Ebû Hanîfe ise Allah’ın ilminin tavsifi olduğunu ve Allah’ın bir şeyi bilmesinin o şeyin meydana gelmesini zorunlu kılmayacağını ifade etmiştir. Öyleyse Eş‘arî-Mâtürîdî öncesi dönemde Ehl-i sünnet şemsiyesi altında birleşen guruplar kaderin inkâr edilemeyeceği noktasında itifak içinde olmuşlardır, fakat kaderi anlama biçimleri birbirinden farklıdır, denilebilir.

MÂTÜRÎDÎLİK

Ebû Mansûr el- Mâtürîdî’ye (ö.333/794) nisbet edilen kelâmî düşüncenin adıdır. Mâtürîdîlik, Eş‘arîlik ile birlikte Sünnî kelâm ekolünü temsil etmektedir.

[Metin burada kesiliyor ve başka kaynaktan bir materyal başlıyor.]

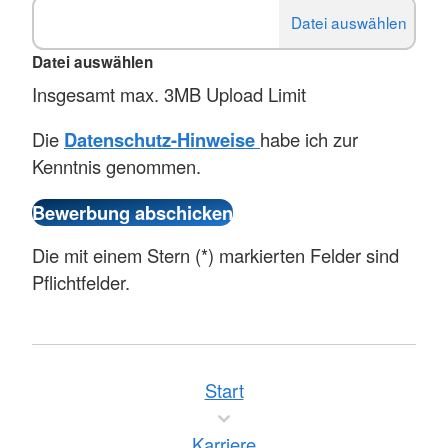
Datei auswählen
Insgesamt max. 3MB Upload Limit
Die
Datenschutz-Hinweise
habe ich zur
Kenntnis genommen.
Die mit einem Stern (*) markierten Felder sind
Pflichtfelder.
Start
Karriere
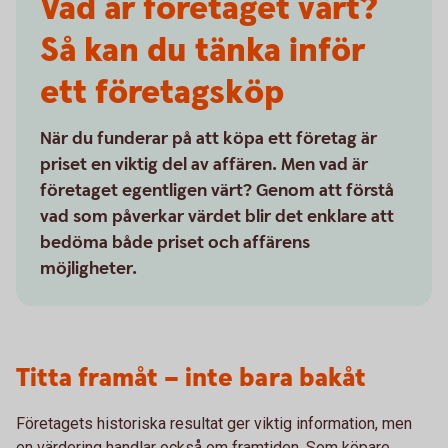
Vad är företaget värt?
Så kan du tänka inför
ett företagsköp
När du funderar på att köpa ett företag är
priset en viktig del av affären. Men vad är
företaget egentligen värt? Genom att förstå
vad som påverkar värdet blir det enklare att
bedöma både priset och affärens
möjligheter.
Titta framåt – inte bara bakåt
Företagets historiska resultat ger viktig information, men
en värdering handlar också om framtiden. Som köpare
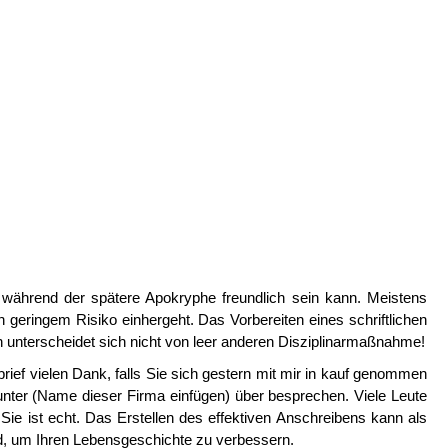
n, während der spätere Apokryphe freundlich sein kann. Meistens
 geringem Risiko einhergeht. Das Vorbereiten eines schriftlichen
n unterscheidet sich nicht von leer anderen Disziplinarmaßnahme!
ief vielen Dank, falls Sie sich gestern mit mir in kauf genommen
unter (Name dieser Firma einfügen) über besprechen. Viele Leute
Sie ist echt. Das Erstellen des effektiven Anschreibens kann als
, um Ihren Lebensgeschichte zu verbessern.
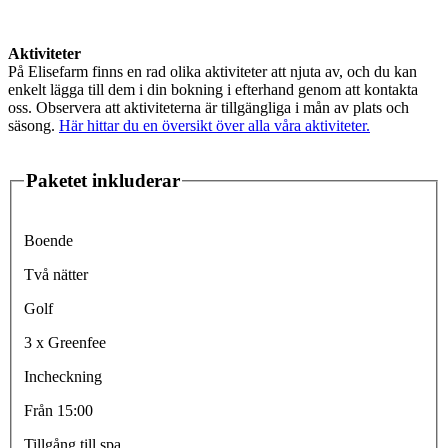
Aktiviteter
På Elisefarm finns en rad olika aktiviteter att njuta av, och du kan
enkelt lägga till dem i din bokning i efterhand genom att kontakta
oss. Observera att aktiviteterna är tillgängliga i mån av plats och
säsong.
Här hittar du en översikt över alla våra aktiviteter.
Paketet inkluderar
Boende
Två nätter
Golf
3 x Greenfee
Incheckning
Från 15:00
Tillgång till spa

Hanefîlik ile olan yakın ilişkisi dolayısıyla da zaman zaman kaynaklarda Hanefîlik-Mâtürîdîlik şeklinde yer almıştır.

Mâtürîdîliğin Tarihî Gelişimi

Mezhebin önderi Mâtürîdî, Hanefî anlayışın hakim olduğu Semerkant medreselerinde eğitim görmüş ve zihni bu doğrultuda şekillenmiştir. Mâtürîdî ekolün önemli temsilcilerinden olan Ebü’l-Muîn en-Nesefî, Ebû Hanîfe’yi bu düşüncenin en büyük önderi Ebû Mansûr el-Mâtürîdî’yi de Ebû Hanîfe’nin görüşlerini en iyi bilen kişi olarak zikretmiştir.

Her ne kadar Hanefîlik ile Mâtürîdîlik arasında sıkı bir ilişkinin varlığından bahsetmek mümkün olsa da, bu iki mezhebi aynileştirmek mümkün görünmemektedir.

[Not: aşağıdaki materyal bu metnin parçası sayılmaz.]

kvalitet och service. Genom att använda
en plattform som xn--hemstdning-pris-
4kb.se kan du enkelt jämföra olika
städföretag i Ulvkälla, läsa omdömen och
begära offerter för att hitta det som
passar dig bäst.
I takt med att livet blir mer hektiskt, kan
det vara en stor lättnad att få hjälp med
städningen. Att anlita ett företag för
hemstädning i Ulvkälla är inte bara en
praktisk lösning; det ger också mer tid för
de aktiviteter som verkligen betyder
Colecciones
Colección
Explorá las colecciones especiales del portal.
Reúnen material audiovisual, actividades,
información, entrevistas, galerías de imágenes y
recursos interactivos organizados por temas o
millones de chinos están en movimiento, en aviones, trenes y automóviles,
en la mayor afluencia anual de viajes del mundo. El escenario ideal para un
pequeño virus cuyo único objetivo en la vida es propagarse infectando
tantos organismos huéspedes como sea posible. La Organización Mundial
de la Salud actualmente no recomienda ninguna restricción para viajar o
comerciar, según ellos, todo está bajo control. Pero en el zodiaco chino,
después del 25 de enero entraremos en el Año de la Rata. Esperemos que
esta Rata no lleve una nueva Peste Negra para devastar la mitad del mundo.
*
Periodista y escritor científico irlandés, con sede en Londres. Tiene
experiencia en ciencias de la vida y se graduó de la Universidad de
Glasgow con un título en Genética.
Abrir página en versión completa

Hanefîliğin bu bölgeye gelmesi ve yayılması Ebû Hanîfe’nin öğrencilerinden Ebû Yûsuf’un Bağdat başkadılığı dönemine rastlamaktadır. Bir başkadı olarak Ebû Yûsuf Horasan ve Mâverâünnehir bölgelerine Hanefî düşünceyi benimsemiş kadılar göndermiş, onların gayretleriyle kısa sürede Hanefîlik bölgenin en güçlü mezhebi haline gelmişti. İmam Mâtürîdî de işte böyle bir ortamda Hanefî anlayışın hakim olduğu medreselerde eğitimini tamamlamıştı.

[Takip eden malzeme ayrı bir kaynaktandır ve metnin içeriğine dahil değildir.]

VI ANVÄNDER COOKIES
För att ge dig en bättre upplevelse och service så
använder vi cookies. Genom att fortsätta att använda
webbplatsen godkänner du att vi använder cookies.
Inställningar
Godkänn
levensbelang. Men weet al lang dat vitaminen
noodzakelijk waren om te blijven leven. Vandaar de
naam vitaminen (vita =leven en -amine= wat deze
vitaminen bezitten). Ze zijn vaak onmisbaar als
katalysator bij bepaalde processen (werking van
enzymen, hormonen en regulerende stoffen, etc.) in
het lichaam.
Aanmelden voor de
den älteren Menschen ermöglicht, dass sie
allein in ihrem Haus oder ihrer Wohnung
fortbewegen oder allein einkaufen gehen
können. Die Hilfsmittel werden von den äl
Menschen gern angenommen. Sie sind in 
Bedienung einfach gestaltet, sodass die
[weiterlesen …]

Mâtürîdîliğin gelişip bir ekol düzeyine çıkmasında Mâtürîdî’nin öğrencilerinin ve taraftarlarının katkısı olmuştur. Bunların en önemlilerinden biri kuşkusuz es-Sevâdu’l-a’zam adlı risalenin sahibi olan Hakîm es-Semerkandî’dir (ö. 342/953). Hakîm es-Semerkandî, Mâtürîdî’nin ders arkadaşlarından biri olmasına rağmen Mâtürîdî’den önemli ölçüde etkilenmiş ve onu üstat olarak benimsemiştir.

Mâtürîdîliğe büyük katkı sağlayanlardan biri de Hakîm es-Semerkandî ve Mâtürîdî’nin hocalığını yapmış olan Ebû Nasr el-İyâzî’nin (ö. 277/ 890) oğulları Ebû Ahmed el-İyâzî ile Ebû Bekir el- İyâzî’dir. Bu iki alim de Mâtürîdî ile birlikte babaları Ebû Nasr el-İyâzî’nin ders halkasında yetişmişlerdir. Ebû’l-Muin en Nesefî’nin aktardığına göre Ebû Nasr el-İyazî, Mâtürîdî düzeyinde kırk (40) kadar âlim yetiştirmiş ve bu alimler Hanefî anlayışı yaymaya gayret göstermişlerdir.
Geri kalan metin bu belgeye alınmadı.